== Exercise objective ==
Write only the number of lines in the data that include the word "melanoma".

== Listed records ==
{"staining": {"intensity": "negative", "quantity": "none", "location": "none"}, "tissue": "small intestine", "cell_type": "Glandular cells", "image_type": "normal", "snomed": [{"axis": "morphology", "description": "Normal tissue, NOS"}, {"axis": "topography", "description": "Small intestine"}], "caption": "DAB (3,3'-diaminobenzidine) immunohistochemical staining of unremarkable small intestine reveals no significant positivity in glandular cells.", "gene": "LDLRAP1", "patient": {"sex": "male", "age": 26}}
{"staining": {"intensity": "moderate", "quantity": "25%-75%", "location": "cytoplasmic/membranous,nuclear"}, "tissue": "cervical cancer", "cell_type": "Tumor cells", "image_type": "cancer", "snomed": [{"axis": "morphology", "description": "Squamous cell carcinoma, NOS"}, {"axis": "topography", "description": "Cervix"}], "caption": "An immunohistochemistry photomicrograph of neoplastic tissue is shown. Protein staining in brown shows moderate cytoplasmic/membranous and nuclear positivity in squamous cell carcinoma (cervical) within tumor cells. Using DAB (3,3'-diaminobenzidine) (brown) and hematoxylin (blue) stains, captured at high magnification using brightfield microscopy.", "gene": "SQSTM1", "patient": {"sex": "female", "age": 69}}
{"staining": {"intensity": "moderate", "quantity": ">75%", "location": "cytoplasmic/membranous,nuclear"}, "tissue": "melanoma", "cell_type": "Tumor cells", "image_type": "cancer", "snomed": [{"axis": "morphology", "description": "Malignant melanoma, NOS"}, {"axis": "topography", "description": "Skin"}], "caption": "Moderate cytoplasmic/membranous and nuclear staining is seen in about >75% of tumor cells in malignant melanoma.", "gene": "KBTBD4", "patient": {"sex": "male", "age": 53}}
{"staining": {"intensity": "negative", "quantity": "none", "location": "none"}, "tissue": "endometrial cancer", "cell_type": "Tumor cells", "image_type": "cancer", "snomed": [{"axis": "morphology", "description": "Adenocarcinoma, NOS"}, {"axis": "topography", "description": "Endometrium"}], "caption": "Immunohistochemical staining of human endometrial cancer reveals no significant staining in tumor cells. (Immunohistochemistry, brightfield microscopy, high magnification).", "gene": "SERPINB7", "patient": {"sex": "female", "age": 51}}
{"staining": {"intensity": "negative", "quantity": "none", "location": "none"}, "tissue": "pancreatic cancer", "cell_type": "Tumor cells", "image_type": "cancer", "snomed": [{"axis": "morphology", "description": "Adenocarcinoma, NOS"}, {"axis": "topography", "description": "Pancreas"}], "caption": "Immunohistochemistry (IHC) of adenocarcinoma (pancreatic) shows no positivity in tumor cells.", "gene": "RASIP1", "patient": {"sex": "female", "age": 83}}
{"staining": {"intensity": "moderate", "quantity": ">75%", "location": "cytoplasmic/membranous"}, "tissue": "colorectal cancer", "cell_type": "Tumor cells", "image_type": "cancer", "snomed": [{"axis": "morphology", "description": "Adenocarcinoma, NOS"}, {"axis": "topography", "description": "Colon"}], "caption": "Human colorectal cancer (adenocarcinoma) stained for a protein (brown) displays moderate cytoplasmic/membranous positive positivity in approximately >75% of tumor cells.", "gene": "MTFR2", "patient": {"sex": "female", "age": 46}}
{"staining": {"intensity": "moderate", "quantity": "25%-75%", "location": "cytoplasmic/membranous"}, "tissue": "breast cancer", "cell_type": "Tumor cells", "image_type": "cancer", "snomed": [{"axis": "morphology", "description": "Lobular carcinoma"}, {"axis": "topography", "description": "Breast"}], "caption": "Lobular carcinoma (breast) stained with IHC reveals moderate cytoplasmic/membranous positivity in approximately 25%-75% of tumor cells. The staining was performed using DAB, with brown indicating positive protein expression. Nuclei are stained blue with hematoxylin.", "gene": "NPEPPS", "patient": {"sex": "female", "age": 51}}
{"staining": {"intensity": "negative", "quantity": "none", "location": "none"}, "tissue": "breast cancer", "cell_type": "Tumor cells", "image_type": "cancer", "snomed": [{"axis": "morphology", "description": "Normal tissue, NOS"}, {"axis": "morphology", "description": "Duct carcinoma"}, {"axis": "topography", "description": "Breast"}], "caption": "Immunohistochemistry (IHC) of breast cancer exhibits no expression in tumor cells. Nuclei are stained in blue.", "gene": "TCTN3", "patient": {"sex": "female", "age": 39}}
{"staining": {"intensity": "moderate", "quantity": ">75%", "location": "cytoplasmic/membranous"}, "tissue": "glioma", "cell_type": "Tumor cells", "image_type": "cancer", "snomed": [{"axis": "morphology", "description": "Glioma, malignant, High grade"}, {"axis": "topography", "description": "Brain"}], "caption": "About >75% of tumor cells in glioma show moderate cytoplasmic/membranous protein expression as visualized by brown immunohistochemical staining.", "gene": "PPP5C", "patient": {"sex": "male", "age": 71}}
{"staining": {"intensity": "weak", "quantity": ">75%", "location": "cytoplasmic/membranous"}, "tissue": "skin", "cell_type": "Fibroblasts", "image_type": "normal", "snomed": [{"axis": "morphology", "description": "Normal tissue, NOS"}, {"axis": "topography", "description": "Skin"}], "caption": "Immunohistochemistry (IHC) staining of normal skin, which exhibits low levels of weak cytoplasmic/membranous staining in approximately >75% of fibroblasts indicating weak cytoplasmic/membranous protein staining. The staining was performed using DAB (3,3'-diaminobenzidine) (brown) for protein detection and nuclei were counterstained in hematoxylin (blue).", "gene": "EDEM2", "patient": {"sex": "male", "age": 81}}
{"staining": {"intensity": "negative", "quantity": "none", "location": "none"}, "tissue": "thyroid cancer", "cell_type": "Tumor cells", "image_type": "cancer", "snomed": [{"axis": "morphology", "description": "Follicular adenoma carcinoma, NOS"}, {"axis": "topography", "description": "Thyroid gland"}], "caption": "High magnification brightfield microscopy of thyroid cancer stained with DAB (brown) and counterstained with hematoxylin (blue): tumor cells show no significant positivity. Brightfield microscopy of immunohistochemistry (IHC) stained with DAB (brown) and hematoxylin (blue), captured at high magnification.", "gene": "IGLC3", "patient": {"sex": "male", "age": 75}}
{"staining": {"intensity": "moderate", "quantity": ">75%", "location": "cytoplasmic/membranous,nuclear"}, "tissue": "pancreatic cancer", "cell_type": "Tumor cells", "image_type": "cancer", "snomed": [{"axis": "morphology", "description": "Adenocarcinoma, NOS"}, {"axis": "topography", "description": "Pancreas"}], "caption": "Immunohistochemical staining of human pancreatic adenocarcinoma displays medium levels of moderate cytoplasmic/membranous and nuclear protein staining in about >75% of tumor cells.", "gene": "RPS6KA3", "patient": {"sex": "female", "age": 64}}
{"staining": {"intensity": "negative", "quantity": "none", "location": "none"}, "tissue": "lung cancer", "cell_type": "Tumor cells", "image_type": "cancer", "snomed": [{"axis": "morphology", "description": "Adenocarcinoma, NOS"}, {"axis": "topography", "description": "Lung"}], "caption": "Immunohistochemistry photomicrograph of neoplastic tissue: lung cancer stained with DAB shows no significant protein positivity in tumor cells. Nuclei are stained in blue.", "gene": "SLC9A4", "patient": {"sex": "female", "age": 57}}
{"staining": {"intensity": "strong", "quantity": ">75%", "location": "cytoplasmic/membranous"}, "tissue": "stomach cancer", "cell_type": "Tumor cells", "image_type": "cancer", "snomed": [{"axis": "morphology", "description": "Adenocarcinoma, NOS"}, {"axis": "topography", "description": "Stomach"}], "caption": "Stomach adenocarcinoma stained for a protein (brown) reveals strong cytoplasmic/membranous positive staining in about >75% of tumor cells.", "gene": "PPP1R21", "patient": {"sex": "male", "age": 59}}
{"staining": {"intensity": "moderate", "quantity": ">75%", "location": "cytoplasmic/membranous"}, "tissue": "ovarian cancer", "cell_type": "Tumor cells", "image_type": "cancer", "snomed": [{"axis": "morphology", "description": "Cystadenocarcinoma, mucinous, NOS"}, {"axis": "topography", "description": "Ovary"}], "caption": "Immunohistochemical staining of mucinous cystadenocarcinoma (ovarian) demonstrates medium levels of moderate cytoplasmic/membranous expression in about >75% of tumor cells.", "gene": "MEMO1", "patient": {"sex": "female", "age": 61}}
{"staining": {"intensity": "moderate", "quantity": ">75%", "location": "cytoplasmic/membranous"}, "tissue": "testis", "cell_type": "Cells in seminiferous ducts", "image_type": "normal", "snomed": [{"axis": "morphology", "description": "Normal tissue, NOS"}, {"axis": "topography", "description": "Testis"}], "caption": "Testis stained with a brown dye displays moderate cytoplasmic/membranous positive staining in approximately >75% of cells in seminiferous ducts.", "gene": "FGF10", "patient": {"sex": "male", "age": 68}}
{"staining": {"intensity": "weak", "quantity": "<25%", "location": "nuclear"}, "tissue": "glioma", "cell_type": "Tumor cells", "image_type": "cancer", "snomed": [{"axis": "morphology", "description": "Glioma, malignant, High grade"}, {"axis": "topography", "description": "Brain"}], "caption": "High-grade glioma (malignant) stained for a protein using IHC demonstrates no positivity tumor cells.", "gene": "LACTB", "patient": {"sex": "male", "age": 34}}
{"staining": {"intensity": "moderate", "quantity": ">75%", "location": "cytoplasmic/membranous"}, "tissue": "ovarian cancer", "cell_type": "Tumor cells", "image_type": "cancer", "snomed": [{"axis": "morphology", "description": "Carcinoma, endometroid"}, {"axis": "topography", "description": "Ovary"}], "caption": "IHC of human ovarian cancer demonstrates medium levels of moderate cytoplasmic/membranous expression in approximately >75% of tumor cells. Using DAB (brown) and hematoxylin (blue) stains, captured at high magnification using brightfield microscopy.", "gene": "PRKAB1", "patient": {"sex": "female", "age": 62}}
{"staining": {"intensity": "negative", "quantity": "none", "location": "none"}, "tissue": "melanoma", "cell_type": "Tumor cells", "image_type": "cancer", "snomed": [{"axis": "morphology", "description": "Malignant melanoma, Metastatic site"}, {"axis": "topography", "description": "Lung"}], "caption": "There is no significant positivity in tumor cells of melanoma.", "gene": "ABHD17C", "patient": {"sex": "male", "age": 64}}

== Solution ==
2